Exercise directions:
The result should be every line of the listing that holds the word "points".

Recorded information:
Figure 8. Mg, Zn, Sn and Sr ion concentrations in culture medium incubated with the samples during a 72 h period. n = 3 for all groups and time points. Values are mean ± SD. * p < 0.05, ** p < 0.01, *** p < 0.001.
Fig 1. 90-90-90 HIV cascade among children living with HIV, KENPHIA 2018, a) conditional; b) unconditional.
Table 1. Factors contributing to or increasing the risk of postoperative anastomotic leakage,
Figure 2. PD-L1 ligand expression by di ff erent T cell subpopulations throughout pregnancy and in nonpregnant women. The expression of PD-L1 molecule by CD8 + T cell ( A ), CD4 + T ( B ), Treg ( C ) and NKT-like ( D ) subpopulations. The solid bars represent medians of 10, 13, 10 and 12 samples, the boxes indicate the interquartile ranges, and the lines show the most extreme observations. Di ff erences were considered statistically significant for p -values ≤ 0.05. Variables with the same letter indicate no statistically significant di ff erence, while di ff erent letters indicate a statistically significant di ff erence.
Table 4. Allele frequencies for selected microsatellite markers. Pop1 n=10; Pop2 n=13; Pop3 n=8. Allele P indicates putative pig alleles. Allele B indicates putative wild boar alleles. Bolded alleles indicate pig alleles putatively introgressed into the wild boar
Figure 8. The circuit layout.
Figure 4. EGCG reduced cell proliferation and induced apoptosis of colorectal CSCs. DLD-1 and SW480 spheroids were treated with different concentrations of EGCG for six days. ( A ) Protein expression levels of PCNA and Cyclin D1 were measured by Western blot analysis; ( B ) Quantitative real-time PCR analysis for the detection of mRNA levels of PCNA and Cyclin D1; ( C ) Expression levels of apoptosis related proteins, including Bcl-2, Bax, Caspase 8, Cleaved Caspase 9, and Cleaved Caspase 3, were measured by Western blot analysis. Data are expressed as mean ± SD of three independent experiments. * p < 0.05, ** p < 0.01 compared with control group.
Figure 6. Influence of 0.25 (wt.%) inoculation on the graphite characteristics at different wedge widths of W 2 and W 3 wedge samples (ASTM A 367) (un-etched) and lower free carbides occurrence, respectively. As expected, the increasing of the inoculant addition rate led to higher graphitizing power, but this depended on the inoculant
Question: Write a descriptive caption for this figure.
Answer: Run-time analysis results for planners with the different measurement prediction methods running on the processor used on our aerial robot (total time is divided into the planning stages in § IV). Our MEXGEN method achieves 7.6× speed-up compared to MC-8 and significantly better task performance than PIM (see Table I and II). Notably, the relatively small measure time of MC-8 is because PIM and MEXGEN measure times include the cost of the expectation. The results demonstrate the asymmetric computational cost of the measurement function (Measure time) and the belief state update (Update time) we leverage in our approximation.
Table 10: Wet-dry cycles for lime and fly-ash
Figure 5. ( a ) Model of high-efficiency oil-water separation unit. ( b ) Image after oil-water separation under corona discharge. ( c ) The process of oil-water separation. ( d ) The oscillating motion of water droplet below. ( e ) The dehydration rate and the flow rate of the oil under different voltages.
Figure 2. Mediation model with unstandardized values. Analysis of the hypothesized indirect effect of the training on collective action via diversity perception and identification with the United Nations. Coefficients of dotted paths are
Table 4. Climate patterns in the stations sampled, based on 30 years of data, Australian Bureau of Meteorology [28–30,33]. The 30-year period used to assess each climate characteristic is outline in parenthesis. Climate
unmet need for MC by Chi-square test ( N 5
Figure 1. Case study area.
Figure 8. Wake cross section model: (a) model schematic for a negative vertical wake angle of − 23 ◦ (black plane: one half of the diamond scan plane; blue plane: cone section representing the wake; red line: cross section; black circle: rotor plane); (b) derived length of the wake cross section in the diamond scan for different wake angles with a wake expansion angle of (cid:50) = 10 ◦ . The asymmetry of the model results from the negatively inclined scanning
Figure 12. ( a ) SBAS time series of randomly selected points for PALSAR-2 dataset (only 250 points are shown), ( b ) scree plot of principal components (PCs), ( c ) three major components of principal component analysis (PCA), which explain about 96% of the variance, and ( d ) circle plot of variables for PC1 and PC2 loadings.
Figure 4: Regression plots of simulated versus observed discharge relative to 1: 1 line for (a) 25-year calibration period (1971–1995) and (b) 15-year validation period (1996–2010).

Exercise answer:
Figure 8. Mg, Zn, Sn and Sr ion concentrations in culture medium incubated with the samples during a 72 h period. n = 3 for all groups and time points. Values are mean ± SD. * p < 0.05, ** p < 0.01, *** p < 0.001.
Figure 12. ( a ) SBAS time series of randomly selected points for PALSAR-2 dataset (only 250 points are shown), ( b ) scree plot of principal components (PCs), ( c ) three major components of principal component analysis (PCA), which explain about 96% of the variance, and ( d ) circle plot of variables for PC1 and PC2 loadings.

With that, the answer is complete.